Savaş yavaş yavaş sona eriyor. Henüz çatışmalar tam anlamıyla son bulmadı. Ancak avantaj YPG/YPJ güçlerinde. “IŞİD’i Kobanê’den tamamıyla uzaklaştırdıktan sonra neler olacak? YPJ’li kadınlar evlerine mi dönecek” diye soruyorum. Hepsi mücadelenin bitmediğinde hem fikir ve hepsi aynı cümleyi kuruyor:
“Dünyadaki bütün kadınlar özgürleşene kadar mücadelemiz bitmeyecek”
Bahar hemen söze giriyor:
“Kadınlar için ne yapsak az, bizim yaptıklarımız hiçbir şey değil. Daha yolun çok başındayız. Dünyada özgürleşmeyen tek kadın bile kalmayana kadar mücadele edeceğiz. Mücadele sadece silahla olmaz.
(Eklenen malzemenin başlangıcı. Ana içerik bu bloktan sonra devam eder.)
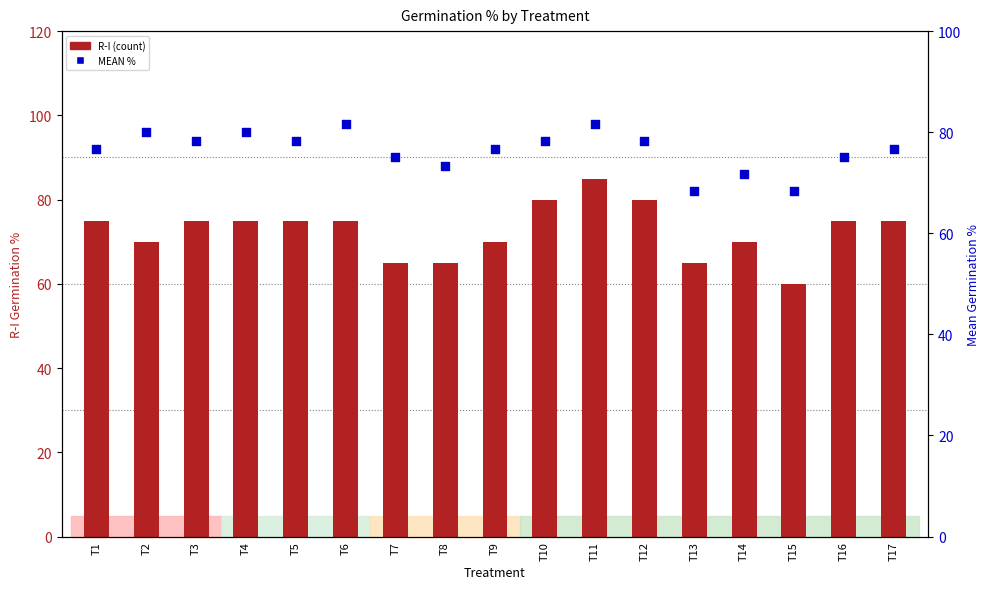

Which series has the largest Y range (max minus min)?

R-I (count)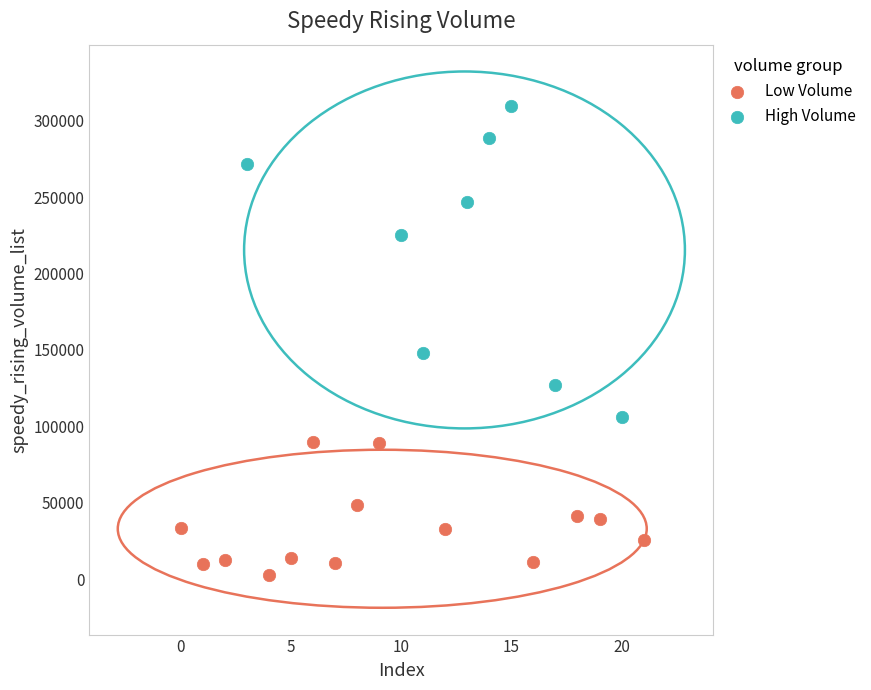

Which series contains the highest Y value?

High Volume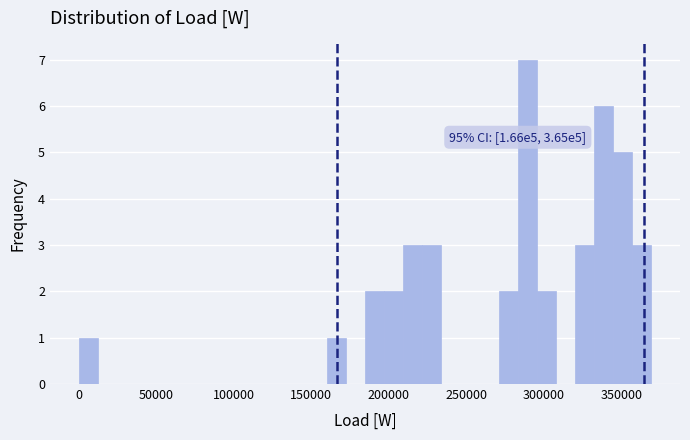

Read against the x-axis, roughly where is the centre of the tallest bar?

290000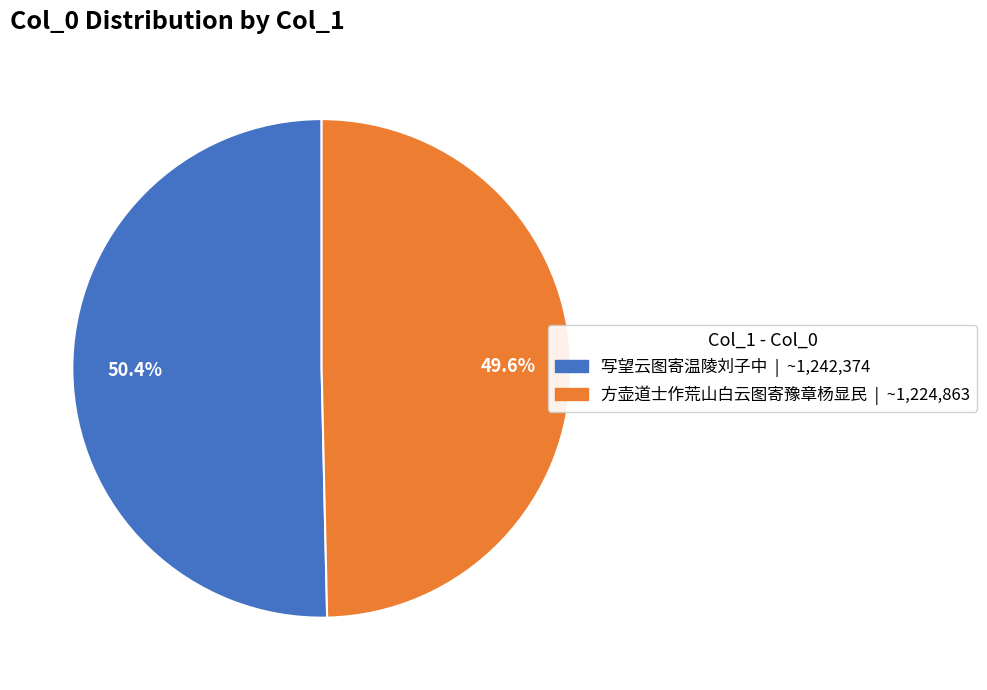

The 方壶道士作荒山白云图寄豫章杨显民 slice represents 50% of the pie. True or false?

True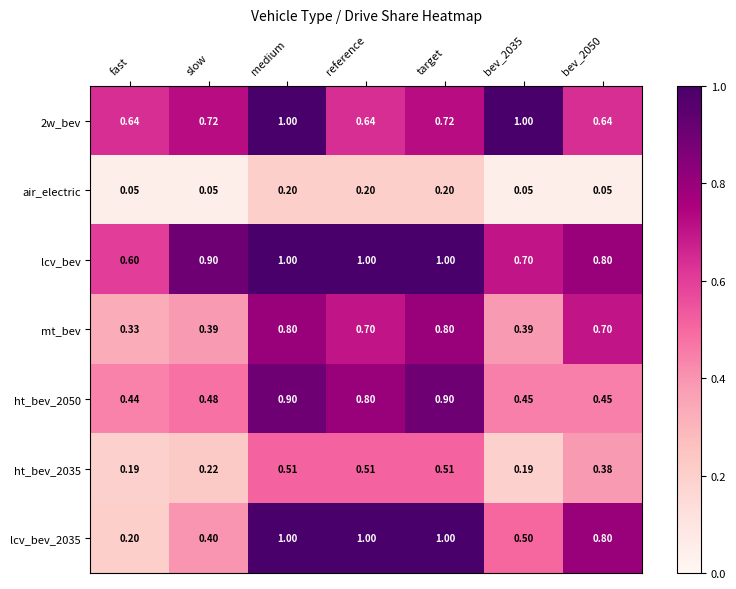

At which label does ht_bev_2050 reach its minimum?

fast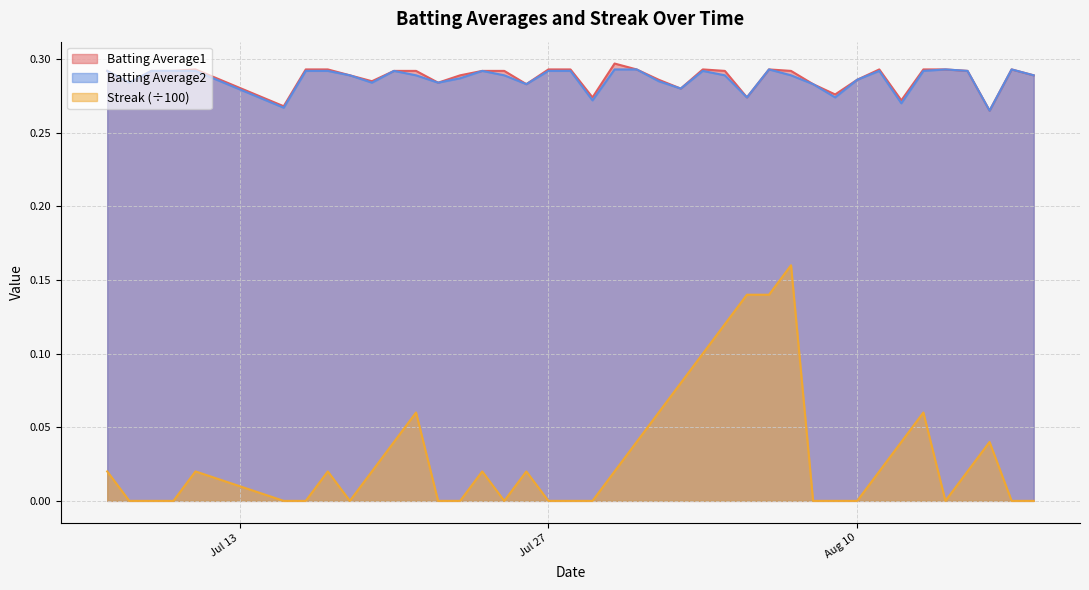

How many interior local peaks does the Batting Average2 series have?

7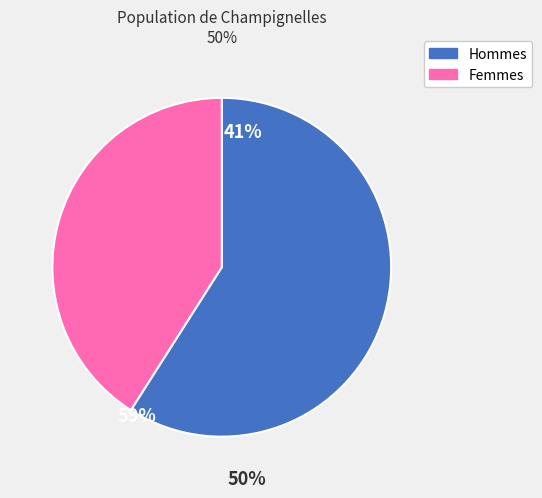

Is there any slice that represents more than half of the pie?

Yes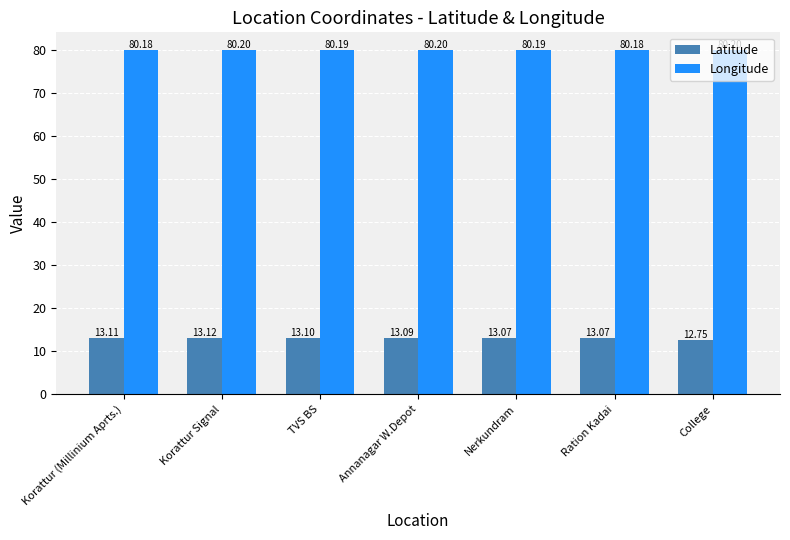

What is the spread (max minus min) of values at Korattur Signal?

67.1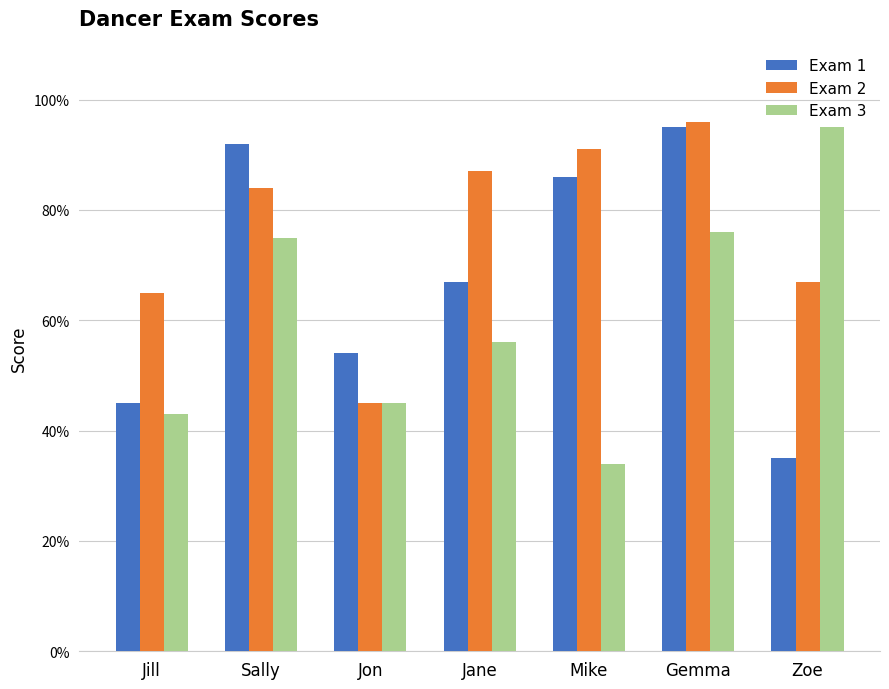

Is the value of Exam 2 at Jon greater than the value of Exam 1 at Gemma?

No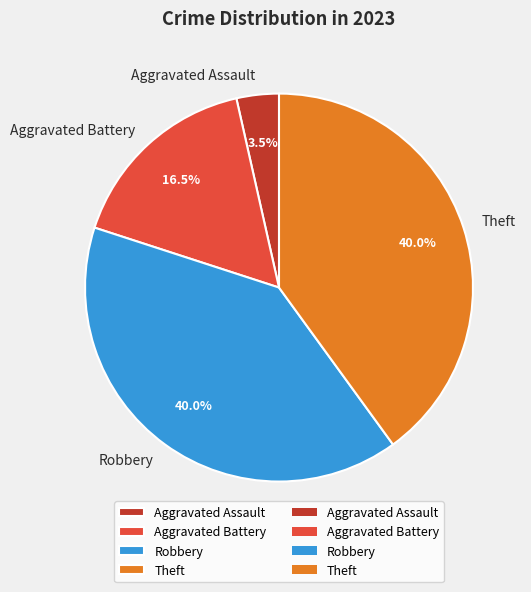

What is the total percentage of Theft and Aggravated Battery?

56.5%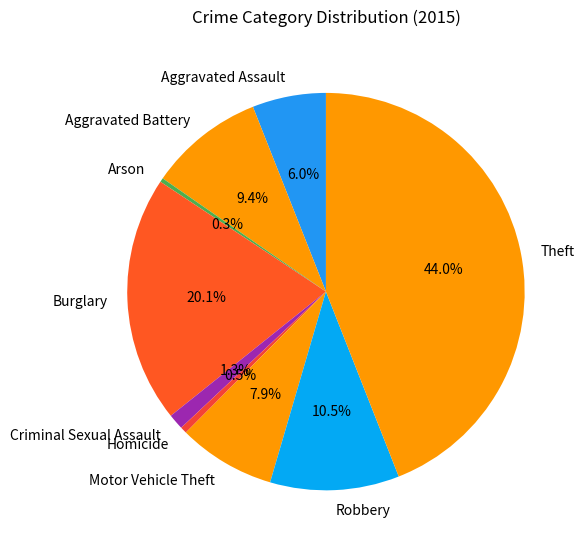

Does Criminal Sexual Assault represent more than half of the total?

No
Biz bugün IŞİD’e karşı tek seçeneğimiz silahla karşılık vermek olduğu için silahları elimize aldık. Ancak kadınların özgürlükleri için mücadelesinin başka yolları da var. Kadınlar birlikte hareket ederek güçlü olabilir. Birlikte erkek egemen sisteme karşı mücadele verebilirler. Kadınlar kendi tercihleriyle kendi istedikleri hayatı yaşamak için mücadele etmeliler. Köle olmak yerine özgür olmayı tercih etmeliler. Bunun tek yolu da eline silah almak değil. Kadınlar çok güçlüler ve eğer içinde bulundukları sömürü düzeninden kurtulmak isterlerse bunu kesinlikle başarabilirler. Biz YPJ’li kadınlar olarak bütün dünyaya kadınların istedikleri zaman ne kadar güçlü, ne kadar cesur, ne kadar kahraman olabileceklerini gösterdik. Her kadının içinde bu güç var.”